Description of the task:
Images excluded, return every record exactly as it reads.

(Lens and sensor parameters)

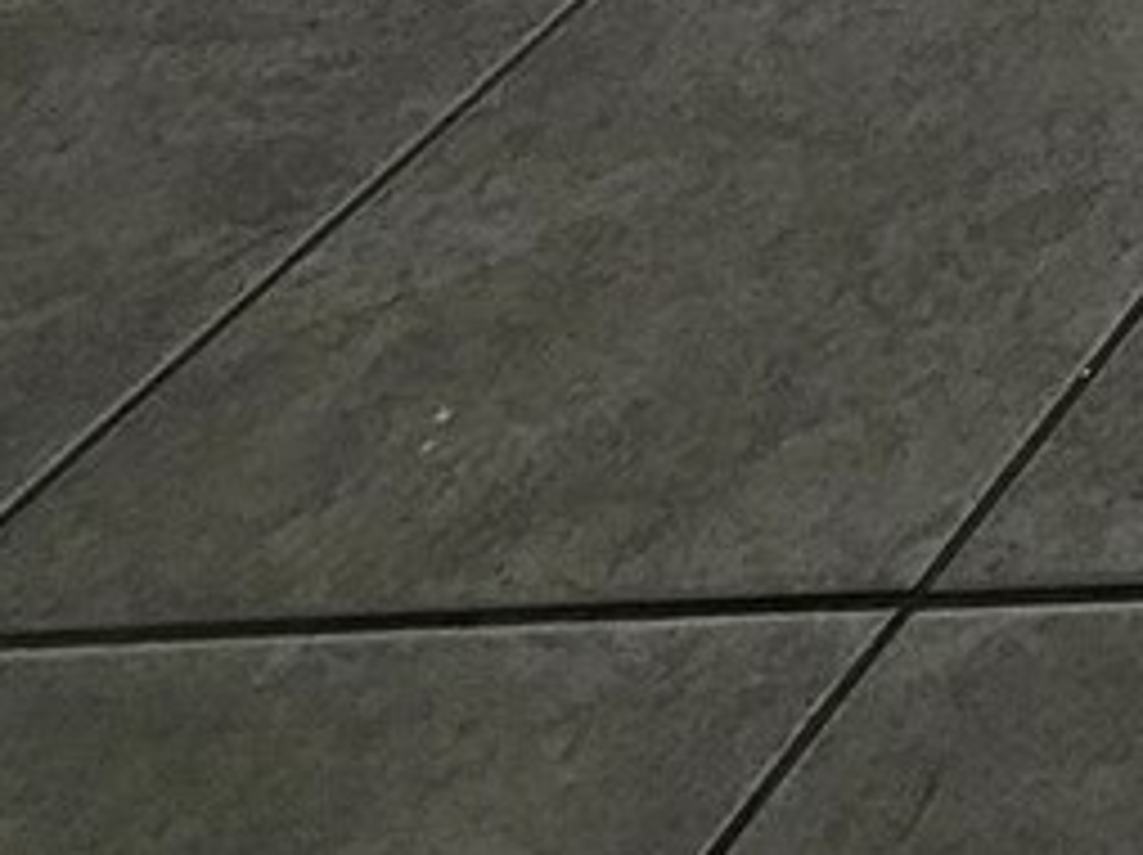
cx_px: 3483
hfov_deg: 11.3
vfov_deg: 10.9
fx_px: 2705
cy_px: -1791
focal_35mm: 82
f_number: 2.2
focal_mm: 2.2
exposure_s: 1/1000
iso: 80
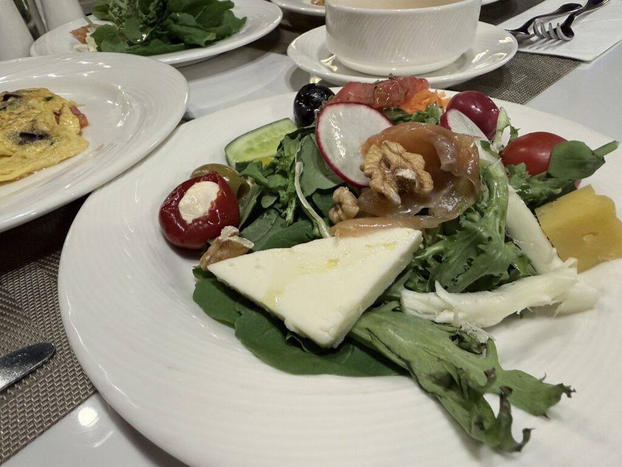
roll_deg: +5.4
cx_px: 311
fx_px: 431
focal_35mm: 24
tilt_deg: -37.4
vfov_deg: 56.8
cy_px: 234
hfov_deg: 71.6
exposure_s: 1/50
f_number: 2.2
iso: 250
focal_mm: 2.22
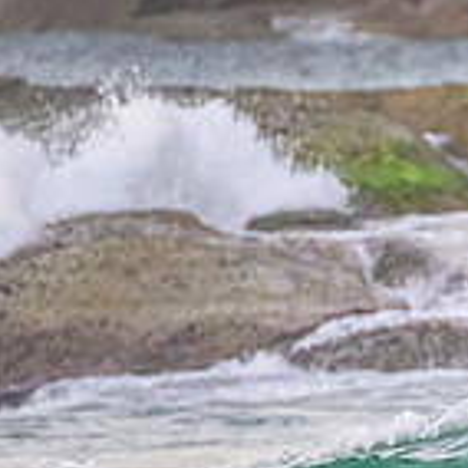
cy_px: 471
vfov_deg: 0.8
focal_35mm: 2075
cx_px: 949
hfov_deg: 0.8
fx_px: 31739
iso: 1250
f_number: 5.6
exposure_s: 1/2500
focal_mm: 400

Answer area:
cx_px: 3483
hfov_deg: 11.3
vfov_deg: 10.9
fx_px: 2705
cy_px: -1791
focal_35mm: 82
f_number: 2.2
focal_mm: 2.2
exposure_s: 1/1000
iso: 80
roll_deg: +5.4
cx_px: 311
fx_px: 431
focal_35mm: 24
tilt_deg: -37.4
vfov_deg: 56.8
cy_px: 234
hfov_deg: 71.6
exposure_s: 1/50
f_number: 2.2
iso: 250
focal_mm: 2.22
cy_px: 471
vfov_deg: 0.8
focal_35mm: 2075
cx_px: 949
hfov_deg: 0.8
fx_px: 31739
iso: 1250
f_number: 5.6
exposure_s: 1/2500
focal_mm: 400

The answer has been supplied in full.